- [Extrait du texte]
▼

Au Louvre donc depuis 1943, le tableau, restauré en 1946, restera jusqu’en 1956. Il y était entré Georges de La Tour, il en sortait Gerritt van Honthorst.
Succèderont 10 années de valse-hésitation, où le christ se promènera du musée ou de la cathédrale de Périgueux, à la mairie de Chancelade, en passant plusieurs fois par les murs de l’église d'origine dont les travaux d’assainissement étaient régulièrement reportés. Il se couvrit alors d’un voile gris, de champignons et d’autres choses inavouables et grouillantes que le Louvre éradiquera en 1966.

Revenu à Chancelade en 1967, il sera de nouveau trimbalé entre la sacristie, le presbytère et quelques interventions d’urgence, jusqu’en 1975, quand, devant l’impossibilité chronique de le conserver décemment, on le perdra dans les réserves de l’atelier de restauration des Monuments historiques à Champs-sur-Marne. Pendant 20 ans.

▲

Entrées de données enregistrées:

▼

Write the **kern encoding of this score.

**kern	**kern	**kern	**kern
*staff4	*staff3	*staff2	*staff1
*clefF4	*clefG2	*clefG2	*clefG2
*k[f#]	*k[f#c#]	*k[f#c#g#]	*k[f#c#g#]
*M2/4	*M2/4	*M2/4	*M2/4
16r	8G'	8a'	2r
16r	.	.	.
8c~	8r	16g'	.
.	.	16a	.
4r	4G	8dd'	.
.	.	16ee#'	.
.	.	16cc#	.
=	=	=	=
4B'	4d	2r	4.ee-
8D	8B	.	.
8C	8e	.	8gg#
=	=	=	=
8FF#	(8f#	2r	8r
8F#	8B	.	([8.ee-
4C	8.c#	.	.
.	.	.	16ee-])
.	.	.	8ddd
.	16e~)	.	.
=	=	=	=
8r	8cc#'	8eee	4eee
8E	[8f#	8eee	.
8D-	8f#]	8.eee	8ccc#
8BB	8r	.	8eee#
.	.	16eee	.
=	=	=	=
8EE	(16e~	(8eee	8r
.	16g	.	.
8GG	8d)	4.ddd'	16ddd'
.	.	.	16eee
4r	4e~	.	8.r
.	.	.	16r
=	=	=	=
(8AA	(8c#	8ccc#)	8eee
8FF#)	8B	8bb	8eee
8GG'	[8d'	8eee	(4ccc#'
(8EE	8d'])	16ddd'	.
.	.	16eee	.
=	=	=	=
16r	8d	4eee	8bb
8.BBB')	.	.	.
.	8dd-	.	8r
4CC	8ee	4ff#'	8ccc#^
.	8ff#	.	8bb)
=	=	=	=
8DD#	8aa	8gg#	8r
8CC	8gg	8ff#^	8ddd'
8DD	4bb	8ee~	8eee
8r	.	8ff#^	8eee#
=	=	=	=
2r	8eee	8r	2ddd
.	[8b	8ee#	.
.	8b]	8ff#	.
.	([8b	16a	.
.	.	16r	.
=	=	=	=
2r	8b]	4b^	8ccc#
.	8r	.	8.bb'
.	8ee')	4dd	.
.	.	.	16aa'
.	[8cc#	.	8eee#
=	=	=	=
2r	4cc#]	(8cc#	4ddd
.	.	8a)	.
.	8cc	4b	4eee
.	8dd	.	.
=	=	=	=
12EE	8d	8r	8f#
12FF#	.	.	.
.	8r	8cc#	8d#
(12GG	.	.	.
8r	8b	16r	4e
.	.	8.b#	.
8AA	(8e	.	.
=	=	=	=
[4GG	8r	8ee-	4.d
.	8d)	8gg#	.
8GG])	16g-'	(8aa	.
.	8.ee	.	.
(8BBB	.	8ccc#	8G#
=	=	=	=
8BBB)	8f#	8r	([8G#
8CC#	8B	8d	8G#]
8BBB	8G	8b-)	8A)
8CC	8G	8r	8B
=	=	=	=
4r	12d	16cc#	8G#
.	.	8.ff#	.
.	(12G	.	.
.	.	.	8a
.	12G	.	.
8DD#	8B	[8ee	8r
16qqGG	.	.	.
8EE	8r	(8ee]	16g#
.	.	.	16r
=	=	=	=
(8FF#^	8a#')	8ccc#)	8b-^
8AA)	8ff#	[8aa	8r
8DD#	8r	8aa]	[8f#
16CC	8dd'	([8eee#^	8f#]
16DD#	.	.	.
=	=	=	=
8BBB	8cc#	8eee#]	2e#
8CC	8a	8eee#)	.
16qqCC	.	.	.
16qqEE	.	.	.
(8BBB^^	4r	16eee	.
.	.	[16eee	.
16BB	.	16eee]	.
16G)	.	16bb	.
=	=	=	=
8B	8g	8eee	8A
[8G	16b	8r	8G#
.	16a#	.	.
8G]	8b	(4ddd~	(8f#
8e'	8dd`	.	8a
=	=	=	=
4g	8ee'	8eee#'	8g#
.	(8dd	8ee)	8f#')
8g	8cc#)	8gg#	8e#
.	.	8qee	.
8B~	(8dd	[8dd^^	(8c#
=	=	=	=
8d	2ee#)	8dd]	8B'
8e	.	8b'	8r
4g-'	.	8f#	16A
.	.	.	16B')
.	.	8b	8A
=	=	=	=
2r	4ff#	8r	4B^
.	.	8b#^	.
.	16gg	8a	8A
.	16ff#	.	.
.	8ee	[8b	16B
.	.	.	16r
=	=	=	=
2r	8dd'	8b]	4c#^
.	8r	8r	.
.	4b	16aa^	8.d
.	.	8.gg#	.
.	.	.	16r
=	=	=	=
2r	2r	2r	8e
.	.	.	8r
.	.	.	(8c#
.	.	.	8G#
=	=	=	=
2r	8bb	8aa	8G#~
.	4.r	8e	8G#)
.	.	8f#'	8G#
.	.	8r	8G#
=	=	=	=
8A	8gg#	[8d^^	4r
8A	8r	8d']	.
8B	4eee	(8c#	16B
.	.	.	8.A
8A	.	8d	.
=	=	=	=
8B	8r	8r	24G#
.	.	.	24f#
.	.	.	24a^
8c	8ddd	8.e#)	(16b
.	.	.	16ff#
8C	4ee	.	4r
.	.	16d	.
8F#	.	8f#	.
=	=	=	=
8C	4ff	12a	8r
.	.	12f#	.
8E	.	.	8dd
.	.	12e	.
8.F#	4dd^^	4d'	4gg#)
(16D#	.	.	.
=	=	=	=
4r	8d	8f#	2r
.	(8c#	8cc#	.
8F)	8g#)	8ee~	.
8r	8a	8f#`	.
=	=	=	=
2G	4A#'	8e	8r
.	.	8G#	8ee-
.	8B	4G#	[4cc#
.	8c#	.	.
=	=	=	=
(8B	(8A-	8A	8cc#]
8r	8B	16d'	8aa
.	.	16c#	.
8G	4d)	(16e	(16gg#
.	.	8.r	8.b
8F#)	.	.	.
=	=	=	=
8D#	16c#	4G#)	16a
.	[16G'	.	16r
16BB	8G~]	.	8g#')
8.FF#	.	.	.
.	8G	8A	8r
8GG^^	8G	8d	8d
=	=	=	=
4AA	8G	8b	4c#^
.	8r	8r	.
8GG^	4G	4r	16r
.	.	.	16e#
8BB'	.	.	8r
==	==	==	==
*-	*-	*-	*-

▲

- [Description de la tâche]
D'après l'extrait du texte, où le tableau fut-il relégué en 1975 ?

- [Réponse rédigée]
Dans les réserves de l'atelier de restauration des Monuments historiques à Champs-sur-Marne.